Business lessons from the ridge

This time last week I had just completed a traverse of the Cuillin Ridge on the Isle of Skye.  Having returned to ‘normality’ and processed some of the reactions I had during the 32 hours we were on the mountains, I thought I’d share a few thoughts on how this relates to my work.

This was an expedition suggested by two of my school friends.  We all grew up on Skye and have walked together on the Cuillin many times since we were children.  However, in spite of having ‘done’ all of the Munros (Scottish Mountains higher than 3000 feet high) in the Cuillin, none of us had traversed the whole ridge, and it was about time that we did!

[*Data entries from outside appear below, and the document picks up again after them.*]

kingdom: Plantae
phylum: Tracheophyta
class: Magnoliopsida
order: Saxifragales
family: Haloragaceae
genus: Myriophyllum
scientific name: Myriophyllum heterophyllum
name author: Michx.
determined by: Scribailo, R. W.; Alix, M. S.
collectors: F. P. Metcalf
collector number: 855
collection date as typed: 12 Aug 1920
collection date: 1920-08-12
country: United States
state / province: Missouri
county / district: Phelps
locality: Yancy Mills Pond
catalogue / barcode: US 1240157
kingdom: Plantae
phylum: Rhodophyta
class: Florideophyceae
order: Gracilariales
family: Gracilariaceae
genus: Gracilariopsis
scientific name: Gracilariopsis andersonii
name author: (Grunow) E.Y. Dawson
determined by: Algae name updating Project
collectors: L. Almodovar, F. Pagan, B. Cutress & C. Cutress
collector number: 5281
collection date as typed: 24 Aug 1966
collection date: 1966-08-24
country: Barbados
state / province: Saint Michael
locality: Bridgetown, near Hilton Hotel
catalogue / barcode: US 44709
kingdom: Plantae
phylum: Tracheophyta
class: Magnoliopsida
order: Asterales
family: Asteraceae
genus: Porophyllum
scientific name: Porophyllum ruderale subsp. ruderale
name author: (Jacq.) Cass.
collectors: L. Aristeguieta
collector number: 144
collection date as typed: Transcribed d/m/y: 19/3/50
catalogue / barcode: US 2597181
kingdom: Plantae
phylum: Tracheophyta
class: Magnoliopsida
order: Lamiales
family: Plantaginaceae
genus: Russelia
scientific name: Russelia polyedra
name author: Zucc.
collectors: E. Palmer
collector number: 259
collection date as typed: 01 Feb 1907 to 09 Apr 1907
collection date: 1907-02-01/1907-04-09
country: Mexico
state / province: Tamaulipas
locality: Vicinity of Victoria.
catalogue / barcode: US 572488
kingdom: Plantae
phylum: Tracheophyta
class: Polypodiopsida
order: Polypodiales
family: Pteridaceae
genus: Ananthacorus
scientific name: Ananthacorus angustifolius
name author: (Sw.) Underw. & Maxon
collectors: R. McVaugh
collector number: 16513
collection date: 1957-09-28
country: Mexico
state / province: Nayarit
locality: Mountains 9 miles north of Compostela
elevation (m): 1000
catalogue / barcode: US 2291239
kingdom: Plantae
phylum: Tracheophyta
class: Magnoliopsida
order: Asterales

It was an exceptional experience, and one that affords a range of emotions and times for either concentration or reflection.  In many ways, it’s an opportunity to undertake some sustained mindfulness practice: focusing on the rock when climbing, concentrating on staying upright on a steep slope while ignoring the 2000 foot drop should you miss your step, then marvelling at the view when you reach the top of the mountain are all great levellers.  Life looks different from up there:

1. Perspective – it’s always useful to look at the world from a slightly different angle.  Looking from one direction some of the ascents we made seemed impossible, but when we got to the right starting point there was usually a visible route.  Also, someone else’s perspective of your problem can point to a much simpler solution than you can see yourself.
2. Pushing beyond your comfort zone  – this is often the best way to develop a bigger comfort zone. indeed, by the end of the second day of our traverse we were all significantly more comfortable on a near precipice than we had been starting out.  That reminds me of the journey I’ve taken since starting my business two and a half years ago
3. Trust yourself – sometimes the worst thing you can do is overthink.  It can lead to indecision and unnecessary mistakes.  Other times, the right move wasn’t obvious until we had to make it.  Ultimately, which choice we made wasn’t as important as having the conviction to make it work!
4. Will you achieve it alone? – appreciating when is the right time to ask for help can be as important as any other decision.  We started by deciding we needed an experienced guide (the excellent Dave Fowler from Skye Guides).  Climbing as a team of four meant we were constantly communicating with each other, and failing to do so would compromise the safety of the others, which led to smooth progress and none of us being too precious to ask for help, hints and tips.  Similarly, many of my clients could have solved their problems more easily, and with less input from me, had they asked for help/advice sooner.
5. Achievement is addictive – confronting that feeling that you can’t overcome an obstacle only to regroup and overcome it is a wonderful feeling.  I think all of us reached this point over different challenges, be it a challenging move part way through a climb, toiling due to the heat (a bizarre problem to face climbing in Scotland!) or fatigue due to long term ‘exposure’ (i.e. having precipitous drops on all sides), and had to draw on each other and on our internal resources.  The same happens in life all the time, but it’s too easy to miss the achievement of having solved what, to someone else, may be a relatively simple problem.
6. Modern life can cause unforseen problems – climbing on gabro (the main rock that forms the Cuillin) causes some serious abrasion on your hands. My hands haven’t been so smooth and soft for years, but I haven’t been able to unlock my phone with my fingerprints since I came off the hill!
7. New possibilities – lastly, and importantly, there’s nothing like a once in a lifetime experience to make you want to do it all again!